How we rank AI models

The Design for Online AI Model Leaderboard scores 592 models on a single 0–100 scale built from four weighted dimensions: intelligence (reasoning and knowledge benchmarks), technical capability (coding and tool use), content quality (writing and instruction-following) and value (capability per dollar).

Underlying data is aggregated from the OpenRouter API for pricing and availability, Artificial Analysis for intelligence, coding and agentic indices, and the Hugging Face Open LLM Leaderboard for open-model benchmarks. We refresh these sources daily and layer our own editorial review on top, so a model that benchmarks well but is impractical to deploy will not automatically top the table.
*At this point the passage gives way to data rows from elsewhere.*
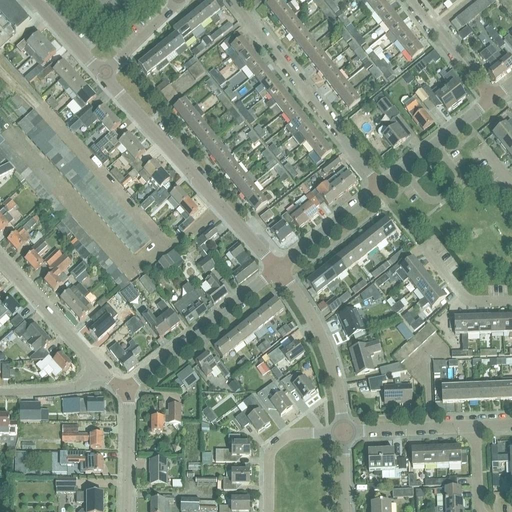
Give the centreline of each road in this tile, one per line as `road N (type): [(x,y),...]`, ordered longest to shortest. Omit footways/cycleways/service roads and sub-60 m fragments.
road 1 (residential): [(276,271),(102,75)]
road 2 (residential): [(380,188),(230,0)]
road 3 (residential): [(128,392),(276,271)]
road 4 (residential): [(342,431),(322,338),(276,271)]
road 5 (residential): [(98,371),(0,263)]
road 6 (residential): [(380,188),(490,100)]
road 7 (residential): [(268,511),(268,459),(281,441),(342,431)]
road 8 (residential): [(342,431),(476,426)]
road 9 (residential): [(276,271),(380,188)]
road 10 (residential): [(410,0),(490,100)]
road 11 (residential): [(126,511),(128,392)]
Models are grouped into tiers (Frontier, Professional, Specialist, Efficient, Emerging and Legacy) to make like-for-like comparison easier, and newly released models are flagged so you can see what has just landed.

Leaderboard FAQ

How often is the leaderboard updated?

Pricing, availability and benchmark data are synced daily from our sources, and editorial scores are reviewed whenever a significant new model is released.

How is the overall score calculated?

Each model is graded 0–10 on intelligence, technical capability, content quality and value; those dimensions are weighted and combined into the 0–100 overall score used to rank the table.

Where does the data come from?

From the OpenRouter API, Artificial Analysis and the Hugging Face Open LLM Leaderboard, combined with hands-on editorial testing by the Design for Online team.